The upside of your autistic 9-year-old making crazy massive gains? Obvious, I hope.

The downside? Realizing that one day in the not-so-distant future, when he’s made even more progress, you might get called out on all the crap you said and did when you thought he wasn’t tuned in–and when he wasn’t good enough at talking to tell you to shut up and quit it already.

So in the spirit of teshuvah (repentance), specifically the custom of making amends during the High Holidays, I have begun compiling a list of apologies I’m (hopefully) going to make to my son Benjamin when he’s finally able to let me know what he was thinking but couldn’t say.

1. Sorry you had to listen to me constantly hypothesizing about your moods. (“Maybe he’s just hyper/angry/sad because he needs the bathroom,” was particularly grating, I imagine.)

2. Sorry about prodding you to recite songs or new words you’d learned, like you were a parrot or something. It’s just that I was so proud of you, and I’m sure that now I still think there’s nothing on earth cuter than 6-year-old Benjamin’s rendition of Brass Monkey.

3. Sorry for all of those quiet car rides. I knew I should have made a point of carrying on one-sided conversations with you because it would have maybe helped you acquire language, but I really, really liked the silence.

4. Sorry for assuming you didn’t like the silence, too. Did you?

5. Sorry for all the non-quiet car rides, when I made you listen to boring talk radio and inappropriate podcasts. (And sorry for being secretly pissed, when during my Marc Maron phase, you yelled, “I want music!” after you’d had enough of his neurosis)
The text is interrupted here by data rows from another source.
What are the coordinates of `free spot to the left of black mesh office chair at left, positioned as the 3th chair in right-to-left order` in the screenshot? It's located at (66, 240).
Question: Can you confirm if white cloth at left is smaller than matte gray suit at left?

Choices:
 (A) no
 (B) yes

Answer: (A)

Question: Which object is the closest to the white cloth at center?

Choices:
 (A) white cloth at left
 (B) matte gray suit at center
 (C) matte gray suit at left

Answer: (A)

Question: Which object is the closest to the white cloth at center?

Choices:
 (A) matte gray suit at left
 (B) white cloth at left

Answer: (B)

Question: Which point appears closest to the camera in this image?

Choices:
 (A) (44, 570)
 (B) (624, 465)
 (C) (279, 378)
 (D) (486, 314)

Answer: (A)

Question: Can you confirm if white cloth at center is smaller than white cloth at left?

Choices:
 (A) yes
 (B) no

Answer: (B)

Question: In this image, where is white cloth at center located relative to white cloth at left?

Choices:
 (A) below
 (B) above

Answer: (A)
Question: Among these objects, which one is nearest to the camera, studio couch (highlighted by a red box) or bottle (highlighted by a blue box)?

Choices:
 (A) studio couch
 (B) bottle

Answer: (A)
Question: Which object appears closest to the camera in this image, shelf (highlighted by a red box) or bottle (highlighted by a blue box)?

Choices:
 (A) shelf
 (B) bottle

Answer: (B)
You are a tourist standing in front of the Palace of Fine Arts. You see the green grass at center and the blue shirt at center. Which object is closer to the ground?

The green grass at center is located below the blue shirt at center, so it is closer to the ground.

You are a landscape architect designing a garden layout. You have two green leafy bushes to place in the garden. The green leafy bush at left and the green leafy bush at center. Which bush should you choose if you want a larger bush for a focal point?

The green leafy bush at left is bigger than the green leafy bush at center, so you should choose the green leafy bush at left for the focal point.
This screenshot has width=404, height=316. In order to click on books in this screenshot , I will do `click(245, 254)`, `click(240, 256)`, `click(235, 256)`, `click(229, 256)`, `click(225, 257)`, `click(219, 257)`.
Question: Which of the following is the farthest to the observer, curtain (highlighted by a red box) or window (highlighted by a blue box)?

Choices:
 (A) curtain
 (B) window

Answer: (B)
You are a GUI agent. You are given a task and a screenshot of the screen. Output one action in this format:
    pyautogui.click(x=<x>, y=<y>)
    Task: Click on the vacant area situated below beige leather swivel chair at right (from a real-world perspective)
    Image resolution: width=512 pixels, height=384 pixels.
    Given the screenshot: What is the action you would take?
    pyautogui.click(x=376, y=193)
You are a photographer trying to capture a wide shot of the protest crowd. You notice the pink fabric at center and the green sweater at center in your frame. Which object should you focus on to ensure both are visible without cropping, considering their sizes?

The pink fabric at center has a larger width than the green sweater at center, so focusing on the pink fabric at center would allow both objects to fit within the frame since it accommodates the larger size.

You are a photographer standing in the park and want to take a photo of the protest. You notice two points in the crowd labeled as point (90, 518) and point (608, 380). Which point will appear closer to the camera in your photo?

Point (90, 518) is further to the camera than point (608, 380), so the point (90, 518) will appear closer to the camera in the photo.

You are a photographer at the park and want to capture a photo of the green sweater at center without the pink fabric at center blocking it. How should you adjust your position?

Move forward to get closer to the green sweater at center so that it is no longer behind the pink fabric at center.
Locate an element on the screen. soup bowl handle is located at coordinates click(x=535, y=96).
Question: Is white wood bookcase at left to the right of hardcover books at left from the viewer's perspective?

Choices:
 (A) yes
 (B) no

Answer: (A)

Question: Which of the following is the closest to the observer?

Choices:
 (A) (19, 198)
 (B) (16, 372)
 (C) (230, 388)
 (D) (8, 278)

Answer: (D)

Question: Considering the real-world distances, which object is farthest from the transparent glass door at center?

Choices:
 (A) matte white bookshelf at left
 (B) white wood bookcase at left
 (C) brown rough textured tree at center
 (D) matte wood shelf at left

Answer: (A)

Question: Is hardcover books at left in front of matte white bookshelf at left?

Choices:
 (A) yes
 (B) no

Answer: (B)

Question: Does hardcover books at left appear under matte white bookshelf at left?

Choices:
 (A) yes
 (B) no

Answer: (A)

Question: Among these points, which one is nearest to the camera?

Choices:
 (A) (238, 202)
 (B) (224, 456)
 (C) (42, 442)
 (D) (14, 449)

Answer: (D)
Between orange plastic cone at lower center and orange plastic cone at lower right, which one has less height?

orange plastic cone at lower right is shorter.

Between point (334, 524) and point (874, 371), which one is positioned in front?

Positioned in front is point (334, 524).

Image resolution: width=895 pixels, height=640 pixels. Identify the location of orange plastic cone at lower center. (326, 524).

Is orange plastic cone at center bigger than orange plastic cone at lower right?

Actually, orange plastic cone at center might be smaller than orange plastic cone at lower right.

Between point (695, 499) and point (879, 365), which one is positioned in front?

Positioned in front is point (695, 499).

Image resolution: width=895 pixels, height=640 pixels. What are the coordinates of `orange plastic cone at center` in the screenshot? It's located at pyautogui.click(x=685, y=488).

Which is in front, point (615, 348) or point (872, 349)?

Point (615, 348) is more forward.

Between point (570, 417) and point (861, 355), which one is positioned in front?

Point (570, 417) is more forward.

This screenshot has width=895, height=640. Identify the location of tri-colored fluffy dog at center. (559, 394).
6. Sorry for acting like you’d just walked on the moon the first time I saw you make a Lego model. I had a feeling you were probably all like, “Duh–next time if you want me to do something new, just show me how.” After that we realized how quickly you picked things up.

7. Sorry for all those times I played the autism card. Even though your diagnoses did have something to do with why you’d, say, look through strangers’ bags or go mental when we had to share an elevator with a dog, I should have thought about the fact that you might not want me blurting it out like that.

8. Sorry for letting you get away with so many things I never let your siblings get away with. Not that you’re necessarily angry about this one, but giving you a little more credit probably would have been good for you.

9. Um, sorry for mining your life for so many essays and blog posts. Somehow I think I’m going to be paying for this one for a while.